Thousands of Syrian refugees, already far from home, couldn’t work—because most jobs are in the cities outside camps.
They didn’t have money. They didn’t have food.
But they had you.
As camps went into lockdown, you fed 2,000 refugee families at the highest risk of starvation. Orphaned children, widowed women, and those living with disabilities. Our team and volunteers went door-to-door, safely distributing food packs with essentials such as oil, rice, and bulgur.
They still need you. COVID-19 cases are soaring in Iraq right now, just as other countries start to emerge from the first wave of the pandemic.
The number of cases here doubled in the first week of June. Already struggling from decades of war and sanctions, Iraq is facing economic collapse.
And it’s refugees who are being hit the hardest.
The stories we’ve heard from our refugee friends have broken our hearts and filled them with awe, all at the same time.
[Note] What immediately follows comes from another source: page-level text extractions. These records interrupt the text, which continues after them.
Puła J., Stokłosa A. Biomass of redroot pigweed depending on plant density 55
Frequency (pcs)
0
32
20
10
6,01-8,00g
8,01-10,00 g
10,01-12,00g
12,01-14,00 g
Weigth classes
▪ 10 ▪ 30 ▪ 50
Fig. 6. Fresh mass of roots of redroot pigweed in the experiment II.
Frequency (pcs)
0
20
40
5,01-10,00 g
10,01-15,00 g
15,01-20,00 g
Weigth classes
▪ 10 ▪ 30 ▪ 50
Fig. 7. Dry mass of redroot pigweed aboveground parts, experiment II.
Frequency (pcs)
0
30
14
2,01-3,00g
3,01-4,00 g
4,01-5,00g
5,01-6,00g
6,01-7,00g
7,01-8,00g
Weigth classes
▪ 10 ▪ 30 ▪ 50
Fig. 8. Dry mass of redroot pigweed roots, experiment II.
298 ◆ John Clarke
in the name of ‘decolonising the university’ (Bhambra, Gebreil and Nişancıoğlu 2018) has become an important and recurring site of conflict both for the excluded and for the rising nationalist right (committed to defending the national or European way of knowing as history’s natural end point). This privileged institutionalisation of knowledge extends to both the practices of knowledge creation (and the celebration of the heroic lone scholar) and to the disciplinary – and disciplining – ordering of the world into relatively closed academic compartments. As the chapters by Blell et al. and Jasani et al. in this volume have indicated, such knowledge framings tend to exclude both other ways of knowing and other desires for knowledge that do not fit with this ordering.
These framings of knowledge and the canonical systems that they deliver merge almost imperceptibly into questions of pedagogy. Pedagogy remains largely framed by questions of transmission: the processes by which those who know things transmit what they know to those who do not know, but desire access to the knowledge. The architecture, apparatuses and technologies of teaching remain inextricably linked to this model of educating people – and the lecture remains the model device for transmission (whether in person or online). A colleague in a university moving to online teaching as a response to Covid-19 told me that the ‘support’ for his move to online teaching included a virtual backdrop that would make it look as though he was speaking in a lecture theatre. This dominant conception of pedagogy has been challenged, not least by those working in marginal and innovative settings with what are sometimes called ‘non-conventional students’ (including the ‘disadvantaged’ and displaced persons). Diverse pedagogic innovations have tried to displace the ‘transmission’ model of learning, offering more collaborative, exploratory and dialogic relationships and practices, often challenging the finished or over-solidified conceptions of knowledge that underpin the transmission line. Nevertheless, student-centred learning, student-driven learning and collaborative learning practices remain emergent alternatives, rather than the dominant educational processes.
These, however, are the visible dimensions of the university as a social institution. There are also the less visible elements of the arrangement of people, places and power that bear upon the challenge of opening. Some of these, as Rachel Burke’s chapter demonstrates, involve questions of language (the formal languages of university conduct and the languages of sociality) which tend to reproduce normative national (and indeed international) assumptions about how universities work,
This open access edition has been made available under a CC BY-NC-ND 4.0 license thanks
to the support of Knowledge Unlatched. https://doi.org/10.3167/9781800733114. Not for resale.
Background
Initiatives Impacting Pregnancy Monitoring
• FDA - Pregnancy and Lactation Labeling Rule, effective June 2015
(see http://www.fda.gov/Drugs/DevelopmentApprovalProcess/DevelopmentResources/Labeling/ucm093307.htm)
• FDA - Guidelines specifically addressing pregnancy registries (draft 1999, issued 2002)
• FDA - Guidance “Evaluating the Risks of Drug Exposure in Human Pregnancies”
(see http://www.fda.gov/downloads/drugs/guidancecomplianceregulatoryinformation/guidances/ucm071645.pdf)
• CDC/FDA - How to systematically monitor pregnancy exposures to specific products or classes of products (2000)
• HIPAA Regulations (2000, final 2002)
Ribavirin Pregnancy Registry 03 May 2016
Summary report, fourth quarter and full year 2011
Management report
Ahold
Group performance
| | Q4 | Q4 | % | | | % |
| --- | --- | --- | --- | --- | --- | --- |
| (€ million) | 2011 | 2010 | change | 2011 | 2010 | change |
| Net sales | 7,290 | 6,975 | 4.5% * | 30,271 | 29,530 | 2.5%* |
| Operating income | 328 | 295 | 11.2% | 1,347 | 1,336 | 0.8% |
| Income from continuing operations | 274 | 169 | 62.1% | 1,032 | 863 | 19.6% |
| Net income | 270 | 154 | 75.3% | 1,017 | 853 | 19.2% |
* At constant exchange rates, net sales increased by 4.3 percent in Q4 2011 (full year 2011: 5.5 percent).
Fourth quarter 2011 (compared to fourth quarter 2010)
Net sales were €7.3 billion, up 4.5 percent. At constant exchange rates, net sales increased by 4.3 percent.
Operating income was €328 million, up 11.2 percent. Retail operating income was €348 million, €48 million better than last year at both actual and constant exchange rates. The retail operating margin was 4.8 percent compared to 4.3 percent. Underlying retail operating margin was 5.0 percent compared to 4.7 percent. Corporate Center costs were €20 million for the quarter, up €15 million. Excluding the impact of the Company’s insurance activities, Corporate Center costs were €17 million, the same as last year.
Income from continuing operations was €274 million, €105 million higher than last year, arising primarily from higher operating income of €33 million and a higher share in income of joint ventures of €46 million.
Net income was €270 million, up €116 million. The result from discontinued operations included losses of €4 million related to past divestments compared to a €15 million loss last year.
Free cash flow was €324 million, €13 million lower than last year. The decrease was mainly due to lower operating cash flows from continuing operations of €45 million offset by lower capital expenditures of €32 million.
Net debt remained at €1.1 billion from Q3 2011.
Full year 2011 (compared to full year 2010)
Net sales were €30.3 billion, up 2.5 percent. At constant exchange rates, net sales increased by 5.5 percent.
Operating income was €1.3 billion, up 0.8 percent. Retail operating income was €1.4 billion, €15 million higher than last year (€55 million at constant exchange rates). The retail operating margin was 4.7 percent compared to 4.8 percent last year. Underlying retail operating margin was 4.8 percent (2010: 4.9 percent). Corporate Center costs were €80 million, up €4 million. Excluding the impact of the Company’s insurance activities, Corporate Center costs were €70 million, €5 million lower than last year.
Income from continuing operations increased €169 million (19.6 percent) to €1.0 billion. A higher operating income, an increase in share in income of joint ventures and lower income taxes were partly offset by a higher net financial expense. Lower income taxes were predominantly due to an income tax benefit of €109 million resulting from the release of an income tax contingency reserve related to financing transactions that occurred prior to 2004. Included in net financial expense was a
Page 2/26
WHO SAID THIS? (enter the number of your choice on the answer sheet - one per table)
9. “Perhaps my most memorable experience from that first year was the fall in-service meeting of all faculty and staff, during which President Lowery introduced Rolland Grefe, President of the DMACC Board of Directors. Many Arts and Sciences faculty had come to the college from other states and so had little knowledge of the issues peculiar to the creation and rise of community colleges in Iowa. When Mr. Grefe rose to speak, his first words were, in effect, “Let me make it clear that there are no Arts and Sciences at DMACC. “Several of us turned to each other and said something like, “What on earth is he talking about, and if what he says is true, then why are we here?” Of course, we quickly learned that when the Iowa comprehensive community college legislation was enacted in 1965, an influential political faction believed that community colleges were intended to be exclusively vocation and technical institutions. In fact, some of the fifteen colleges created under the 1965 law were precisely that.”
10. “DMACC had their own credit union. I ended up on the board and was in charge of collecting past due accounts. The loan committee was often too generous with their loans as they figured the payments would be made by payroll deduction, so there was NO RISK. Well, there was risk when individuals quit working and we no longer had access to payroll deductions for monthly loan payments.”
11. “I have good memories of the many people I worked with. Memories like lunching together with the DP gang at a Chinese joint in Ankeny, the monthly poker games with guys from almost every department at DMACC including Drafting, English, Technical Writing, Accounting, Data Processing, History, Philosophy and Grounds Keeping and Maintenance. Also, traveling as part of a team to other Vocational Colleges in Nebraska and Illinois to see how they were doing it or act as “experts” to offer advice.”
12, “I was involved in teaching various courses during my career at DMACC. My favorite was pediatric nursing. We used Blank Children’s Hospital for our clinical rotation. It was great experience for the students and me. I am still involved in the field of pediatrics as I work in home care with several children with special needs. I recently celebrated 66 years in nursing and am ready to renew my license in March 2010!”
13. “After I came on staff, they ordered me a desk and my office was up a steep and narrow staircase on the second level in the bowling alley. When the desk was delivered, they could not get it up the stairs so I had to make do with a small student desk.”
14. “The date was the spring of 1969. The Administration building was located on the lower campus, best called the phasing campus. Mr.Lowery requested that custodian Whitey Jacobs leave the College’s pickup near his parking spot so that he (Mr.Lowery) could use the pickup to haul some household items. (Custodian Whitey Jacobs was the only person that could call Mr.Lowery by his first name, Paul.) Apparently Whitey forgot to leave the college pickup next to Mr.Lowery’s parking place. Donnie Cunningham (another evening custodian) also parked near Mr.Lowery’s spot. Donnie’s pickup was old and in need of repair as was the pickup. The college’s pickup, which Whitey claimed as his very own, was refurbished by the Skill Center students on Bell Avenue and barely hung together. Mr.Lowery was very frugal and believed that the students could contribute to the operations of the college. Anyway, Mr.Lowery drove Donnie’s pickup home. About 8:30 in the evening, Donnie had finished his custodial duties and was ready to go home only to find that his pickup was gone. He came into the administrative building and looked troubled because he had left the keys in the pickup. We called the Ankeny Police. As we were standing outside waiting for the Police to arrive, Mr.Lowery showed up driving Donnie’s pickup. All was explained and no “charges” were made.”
Nasreen had no job, no food, no money.
And eight children to feed.Two of her kids still need milk, but there was no way she could afford it. So Nasreen did what she had to, in order to ensure her children had whatever nourishment she could find. She mixed bits of bread with tea.
Nasreen’s family wasn’t able to get help from other aid groups. This is the largest refugee camp in Iraq, and opportunity for anything—jobs, education, and yes, even relief—is never easy to come by.
We were one of the first to bring food to the families in this camp. It was certainly the first food to Nasreen received.
This is what you made happen for vulnerable families in not one but four camps in this region.
Families like Badiar’s.
Badiar is the sole provider for her family of 5, because her husband is still in Syria. She was beyond grateful for this food. She is beyond grateful for you.
Like so many refugees, Badiar was deep in debt, buying precious essentials on credit. But shop owners in the camp would not always extend credit to her, especially with her limited ability to pay the debt back. So skipping meals is a normal part of her children’s life.
On better days, there would be lunch and dinner. Too often though, there was only lunch.
Like Nasreen, Badiar hasn’t been able to get help from other aid groups either.
These are some of the myriad stories of incredible hardship happening in refugee camps right now. The situation for our displaced friends has never been easy—they are the last to be hired, the worst paid, the first to be laid off, and the last to be cared for. Add a pandemic to the mix, and the obstacles come close to being insurmountable.
But they don’t come last to you.
You were the first to make sure these vulnerable families were fed. So Nasreen’s kids had milk. So Badiar’s family had lunch and dinner.
Through COVID-19 lockdowns across Iraq, you’ve fed more than 12,000 refugees and displaced. You responded fast, so we could respond fast.
And they need you more than ever.
If you’re a monthly donor, you ensure that families who need food the most, get it—through natural disasters and health emergencies of an increasingly uncertain world, including ongoing waves of COVID-19 restriction policies as infection numbers climb.